Danışma Kurulunun 10/3/2020 Salı günü (bugün) yaptığı toplantıda, aşağıdaki önerilerin Genel Kurulun onayına sunulması uygun görülmüştür.

                                                                                                                                           Mustafa Şentop

                                                                                                                               Türkiye Büyük Millet Meclisi

                                                                                                                                                 Başkanı

                                        Muhammet Emin Akbaşoğlu                                                       Engin Altay

                                         Adalet ve Kalkınma Partisi                                               Cumhuriyet Halk Partisi

                                              Grubu Başkan Vekili                                                      Grubu Başkan Vekili

 

                                               Meral Danış Beştaş                                                              Erkan Akçay

                                        Halkların Demokratik Partisi                                             Milliyetçi Hareket Partisi

                                              Grubu Başkan Vekili                                                      Grubu Başkan Vekili

 

                                                                                               Lütfü Türkkan

                                                                                                  İYİ PARTİ

                                                                                          Grubu Başkan Vekili

Öneriler:

Genel Kurulun;

11 Mart 2020 Çarşamba günkü birleşiminde gündemin "Seçim” kısmında 15/2/2011 tarihli ve 6112 sayılı Radyo ve Televizyonların Kuruluş ve Yayın Hizmetleri Hakkında Kanunun 35'inci maddesine göre RTÜK'te boş bulunan 1 üyelik için seçimin yapılması,

12 Mart 2020 Perşembe günkü birleşiminde 175 Sıra Sayılı Kanun Teklifi'nin görüşmelerinin tamamlanmasına kadar çalışmalarını sürdürmesi,

Önerilmiştir.

BAŞKAN – Danışma Kurulu önerisini oylarınıza sunuyorum: Kabul edenler... Kabul etmeyenler... Kabul edilmiştir.

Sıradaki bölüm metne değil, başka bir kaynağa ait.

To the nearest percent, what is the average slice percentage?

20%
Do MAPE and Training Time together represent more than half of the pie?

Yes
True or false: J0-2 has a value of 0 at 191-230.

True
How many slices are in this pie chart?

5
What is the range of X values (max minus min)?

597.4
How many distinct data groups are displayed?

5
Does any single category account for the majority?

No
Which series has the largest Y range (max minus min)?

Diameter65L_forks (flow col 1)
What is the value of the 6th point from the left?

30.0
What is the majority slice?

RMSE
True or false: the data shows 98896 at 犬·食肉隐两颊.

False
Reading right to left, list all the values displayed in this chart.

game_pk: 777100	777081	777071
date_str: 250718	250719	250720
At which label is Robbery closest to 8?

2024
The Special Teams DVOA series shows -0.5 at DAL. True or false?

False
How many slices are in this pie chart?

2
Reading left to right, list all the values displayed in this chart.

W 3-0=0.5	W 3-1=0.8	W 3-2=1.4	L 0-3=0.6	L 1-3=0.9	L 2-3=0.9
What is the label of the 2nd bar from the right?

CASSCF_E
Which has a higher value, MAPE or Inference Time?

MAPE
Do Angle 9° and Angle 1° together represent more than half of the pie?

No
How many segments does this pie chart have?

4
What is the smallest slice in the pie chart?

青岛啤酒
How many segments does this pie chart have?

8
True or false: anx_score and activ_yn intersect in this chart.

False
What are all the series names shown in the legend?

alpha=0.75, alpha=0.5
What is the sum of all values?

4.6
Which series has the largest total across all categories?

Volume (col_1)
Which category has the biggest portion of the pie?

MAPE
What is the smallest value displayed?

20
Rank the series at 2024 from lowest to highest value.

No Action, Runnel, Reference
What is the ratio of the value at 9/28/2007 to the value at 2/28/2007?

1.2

Değerli milletvekilleri, 196 sıra sayılı Kanun Teklifi’nin görüşmelerine devam ediyoruz.

IX.- KANUN TEKLİFLERİ İLE KOMİSYONLARDAN GELEN DİĞER İŞLER (Devam)

A) Kanun Teklifleri (Devam)

2.- Denizli Milletvekili Nilgün Ök ile 46 Milletvekilinin Bazı Kanunlarda Değişiklik Yapılmasına Dair Kanun Teklifi (2/2633) ile Plan ve Bütçe Komisyonu Raporu (S. Sayısı: 196) (Devam)

BAŞKAN – Komisyon? Yok.

Ertelenmiştir.

Gündemimizde başka bir konu bulunmamaktadır.

Alınan karar gereğince, Radyo ve Televizyon Üst Kurulunda boş bulunan 1 üyelik için seçim yapmak ve kanun teklifleri ile komisyonlardan gelen diğer işleri sırasıyla görüşmek için 11 Mart 2020 Çarşamba günü saat 14.00’te toplanmak üzere birleşimi kapatıyorum.

Kapanma Saati: 21.16



(X) Bu bölümde hatip tarafından Türkçe olmayan kelimeler ifade edildi.

(x) Bu bölümde hatip tarafından Türkçe olmayan kelimeler ifade edildi.

(x) Bu bölümlerde hatip tarafından Türkçe olmayan kelimeler ifade edildi.

 

(x) Bu bölümde hatip tarafından Türkçe olmayan kelimeler ifade edildi.

(x) Bu bölümde hatip tarafından Türkçe olmayan kelimeler ifade edildi.

(x) 196 S. Sayılı Basmayazı tutanağa eklidir.